Diversified Energy hits back after short seller attack
Updated : 12:12
Diversified Energy hit back on Wednesday after activist investor Snowcap Research said the company may not have enough funds to cover the costs of plugging its inactive wells and that a dividend cut was imminent, sending its shares tumbling.
Diversified, which is the largest owner of oil and natural gas wells in the US, said it was "aware of a recent opportunistic report published by a short seller which repeats previously stated claims that the company has already transparently and proactively addressed with investors and other stakeholders".
It said the report "contains numerous inaccuracies, ignores specific financial and operational results and sustainability actions, and is designed for the sole purpose of negatively impacting the company's share price for the short seller's own benefit".
In the 39-page report released on Tuesday, London-based Snowcap, which is short the stock, said Diversified’s own reported production rates appear to indicate decline rates well in excess of the headline decline rates claimed by the company.
It also said the company’s self-reported "discretionary cash flows" are calculated using what it believes to be "a flawed and misleading methodology".
"By our adjusted calculation, discretionary cash flows in the last 12 months were just $3m (versus dividends of $162m)," Snowcap said, adding that a dividend cut looks imminent.
Snowcap said Diversified has marked down its asset retirement liabilities (AROs) by delaying well retirement as far out as 2095. It noted that the company says it can fund these long-dated costs based on its own 50- year cash flow projections.
"But these projections are highly sensitive to changes in DEC's long term assumptions, which appear to be overly optimistic," Snowcap said.

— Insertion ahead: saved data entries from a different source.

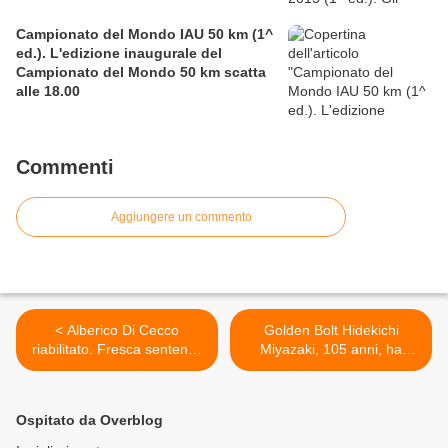
Campionato del Mondo IAU 50 km (1^
ed.). L'edizione inaugurale del
Campionato del Mondo 50 km scatta
alle 18.00
Commenti
Aggiungere un commento
< Alberico Di Cecco
Golden Bolt Hidekichi
riabilitato. Fresca sentenza
Miyazaki, 105 anni, ha
del Tribunale di Pescara
corso i 100 metri in 42" >
Ospitato da Overblog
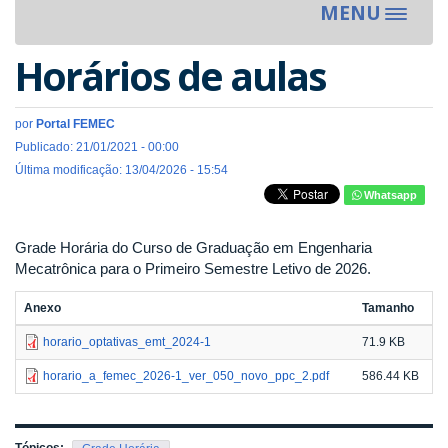
MENU
Toggle
navigat
Horários de aulas
por
Portal FEMEC
Publicado: 21/01/2021 - 00:00
Última modificação: 13/04/2026 - 15:54
Whatsapp
Grade Horária do Curso de Graduação em Engenharia
Mecatrônica para o Primeiro Semestre Letivo de 2026.
Anexo
Tamanho
horario_optativas_emt_2024-1
71.9 KB
horario_a_femec_2026-1_ver_050_novo_ppc_2.pdf
586.44 KB
Tópicos:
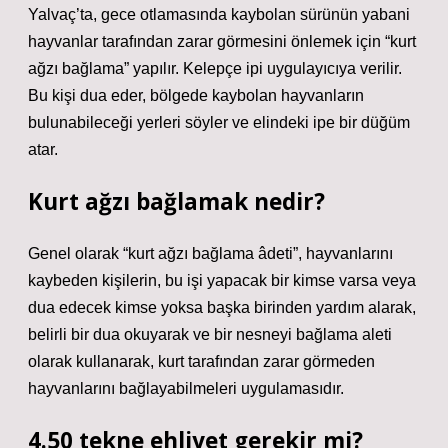
Yalvaç’ta, gece otlamasında kaybolan sürünün yabani
hayvanlar tarafından zarar görmesini önlemek için “kurt
ağzı bağlama” yapılır. Kelepçe ipi uygulayıcıya verilir.
Bu kişi dua eder, bölgede kaybolan hayvanların
bulunabileceği yerleri söyler ve elindeki ipe bir düğüm
atar.
Kurt ağzı bağlamak nedir?
Genel olarak “kurt ağzı bağlama âdeti”, hayvanlarını
kaybeden kişilerin, bu işi yapacak bir kimse varsa veya
dua edecek kimse yoksa başka birinden yardım alarak,
belirli bir dua okuyarak ve bir nesneyi bağlama aleti
olarak kullanarak, kurt tarafından zarar görmeden
hayvanlarını bağlayabilmeleri uygulamasıdır.
4.50 tekne ehliyet gerekir mi?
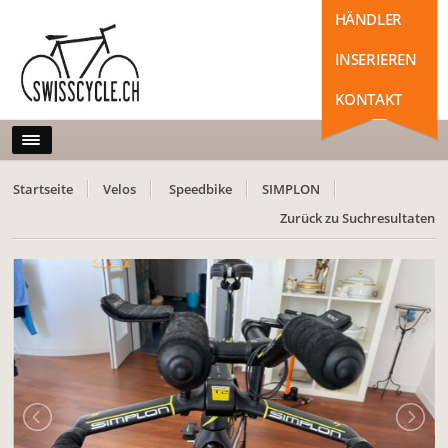
HÄNDLER
INSERIEREN
KONTAKT
Startseite
Velos
Speedbike
SIMPLON
Zurück zu Suchresultaten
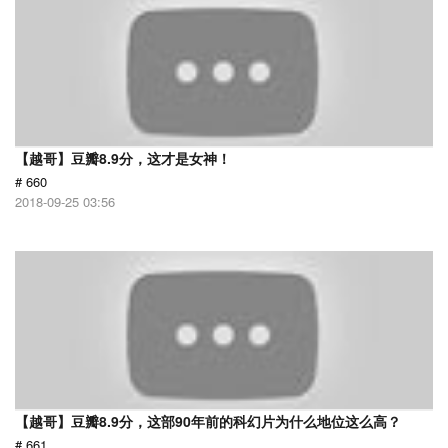
【越哥】豆瓣8.9分，这才是女神！
# 660
2018-09-25 03:56
【越哥】豆瓣8.9分，这部90年前的科幻片为什么地位这么高？
# 661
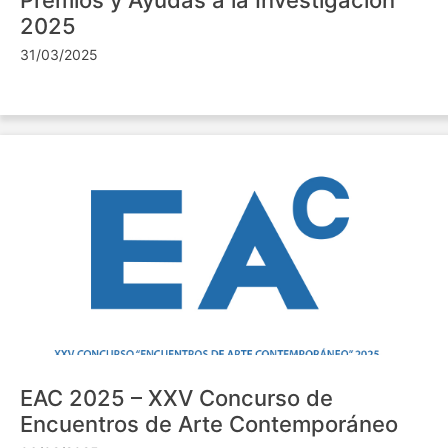
2025
31/03/2025
EAC 2025 – XXV Concurso de
Encuentros de Arte Contemporáneo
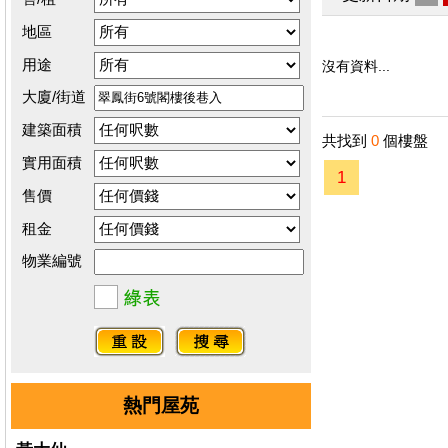
地區
用途
沒有資料...
大廈/街道
建築面積
共找到
0
個樓盤
實用面積
1
售價
租金
物業編號
熱門屋苑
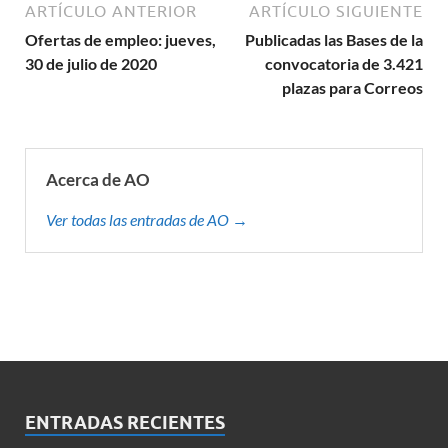
ARTÍCULO ANTERIOR
ARTÍCULO SIGUIENTE
Ofertas de empleo: jueves,
Publicadas las Bases de la
30 de julio de 2020
convocatoria de 3.421
plazas para Correos
Acerca de AO
Ver todas las entradas de AO →
ENTRADAS RECIENTES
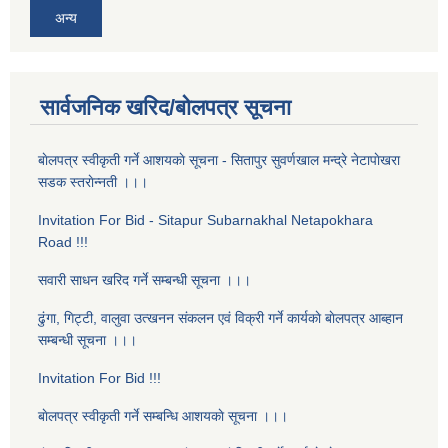
अन्य
सार्वजनिक खरिद/बोलपत्र सूचना
बाेलपत्र स्वीकृती गर्ने आशयकाे सूचना - सितापुर सुवर्णखाल मन्द्रे नेटापाेखरा
सडक स्तराेन्नती ।।।
Invitation For Bid - Sitapur Subarnakhal Netapokhara
Road !!!
सवारी साधन खरिद गर्ने सम्बन्धी सूचना ।।।
ढुंगा, गिट्टी, वालुवा उत्खनन संकलन एवं विक्री गर्ने कार्यकाे बाेलपत्र आब्हान
सम्बन्धी सूचना ।।।
Invitation For Bid !!!
बाेलपत्र स्वीकृती गर्ने सम्बन्धि आशयकाे सूचना ।।।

"Based on our own modelling using marginally more conservative assumptions than the company, we estimate that DEC's retirement costs may exceed the cash flows from its business as early as 2036, and that even with no future dividend payments to shareholders, DEC's cumulative cash flows may be insufficient to cover its ARO (asset retirement liabilities)," it said.
Snowcap also pointed out that a recent study using satellite measurements to estimate the methane emissions intensity of 25 oil & gas companies found that Diversity’s methane emission intensity was as much as 16 times higher than the company reports and "substantially above" the threshold for methane fees under new IRA rules due to start in 2024.
Diversified said on Wednesday that it "continues to focus on delivering long-term shareholder value, prioritisation of outstanding debt reduction, and evaluating strategic growth and accretive value-additive opportunities".
"Diversified is an important part of the solution amid the energy transition to consolidate, and retire existing US energy infrastructure assets, drive economic growth and deliver emission reductions, and remains committed to the responsible ownership and operation of our assets," it said.
The company’s year-end trading statement is due by the end of January.